Depuis 2012, le Mexique a approuvé la loi sur la protection des défenseurs des droits de l’homme et des journalistes et a mis en place un mécanisme fédéral de protection. Ledit Mécanisme a cherché à préciser les réponses face au manque d’attention des autorités, y compris les omissions des parquets lors de l’émission de mesures conservatoires dans des situations à risque. Cependant, comme cela a déjà été mentionné, les attaques contre les journalistes et les défenseurs des droits de l’homme se sont poursuivies et se sont multipliées. De 2017 à 2021, 7 journalistes qui bénéficiaient de mesures de protection de la part du Mécanisme fédéral ont été assassinés, selon Article 19. Entre 2018 et 2021 sur les 540 journalistes incorporés au Mécanisme fédéral de protection des défenseurs des droits de l’homme et des journalistes, 341 ont malgré tout souffert d’agression, selon le ministère de l’Intérieur lui-même.

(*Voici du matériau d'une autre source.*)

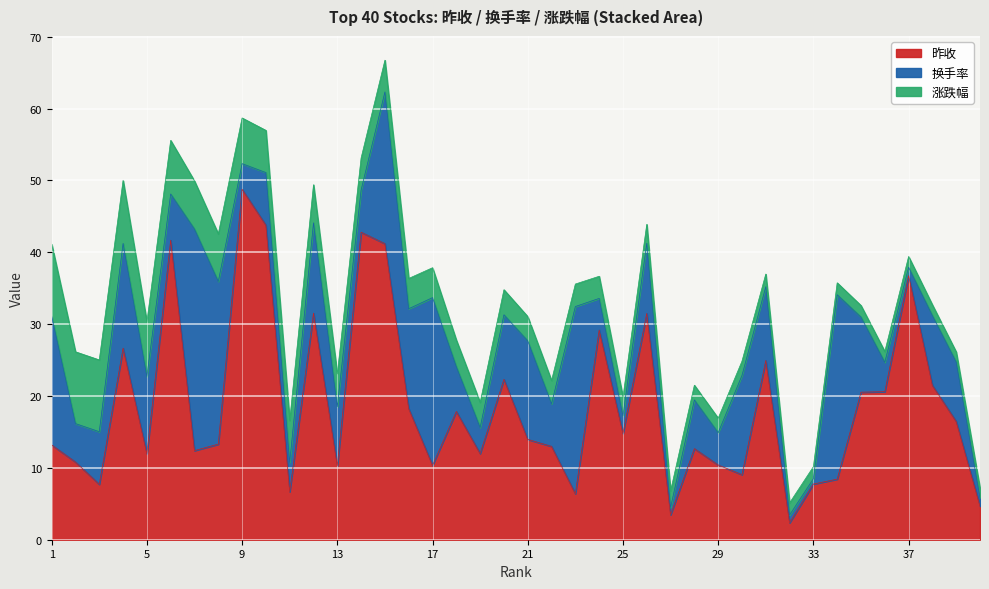

True or false: 涨跌幅 has more than 2 interior local peaks.

False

En 2020, le sous-secrétaire aux droits de l’homme, à la population et à la migration, Alejandro Encinas Rodríguez, a déclaré que « le mécanisme n’a pas dans ses facultés le pouvoir de mettre en place directement des actions de prévention de la criminalité, il n’enquête pas sur les crimes, et ce n’est pas non plus sa responsabilité de lutter contre l’impunité. Il n’a pas non plus le pouvoir d’éradiquer la violence dans les états de la fédération ». Cette même année, l’Espace OSC a appelé à l’approbation d’une réforme de la loi, et au début de 2022, des dialogues régionaux ont commencé à promouvoir une nouvelle loi de protection. Encinas a souligné qu’un accent particulier sera mis « sur la définition des compétences car dans de nombreux cas, les autorités elles-mêmes sont la cause des attentats. (…) il doit s’agir d’une politique de l’État, impliquant les autorités des trois niveaux de gouvernement ». Cependant, des journalistes et des activistes ont exprimé des doutes sur le projet de réforme législative, en particulier sur sa capacité à tenir ses promesses de prévenir et d’enquêter sur les crimes.

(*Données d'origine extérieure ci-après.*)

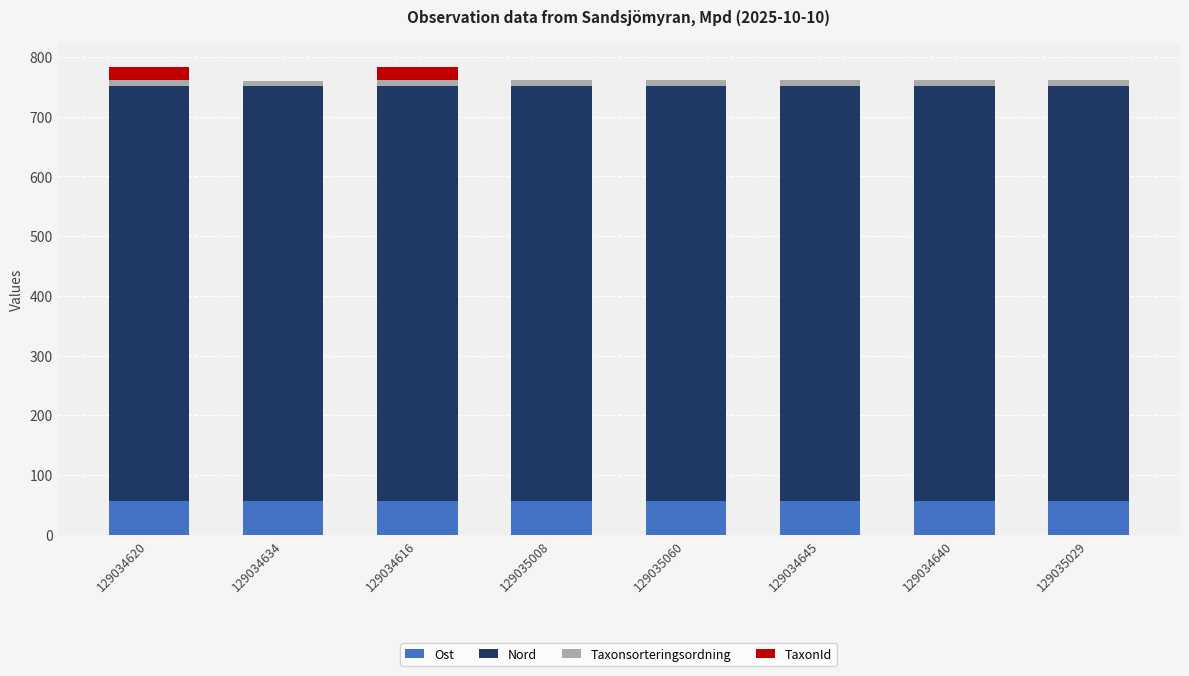

The Ost series shows 100.1 at 129034640. True or false?

False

Les espaces de travail qui se sont tenus dans différentes régions du pays peuvent être l’occasion d’affiner les diagnostics, de faire le point sur les besoins, d’élaborer une politique publique de protection globale pour garantir l’exercice de la liberté d’expression et la sécurité des journalistes, ainsi que de lutter contre l’impunité pour les attaques contre la presse et garantir le droit à la vérité, entre autres aspects. Reconnaître l’existence du problème est une première étape essentielle.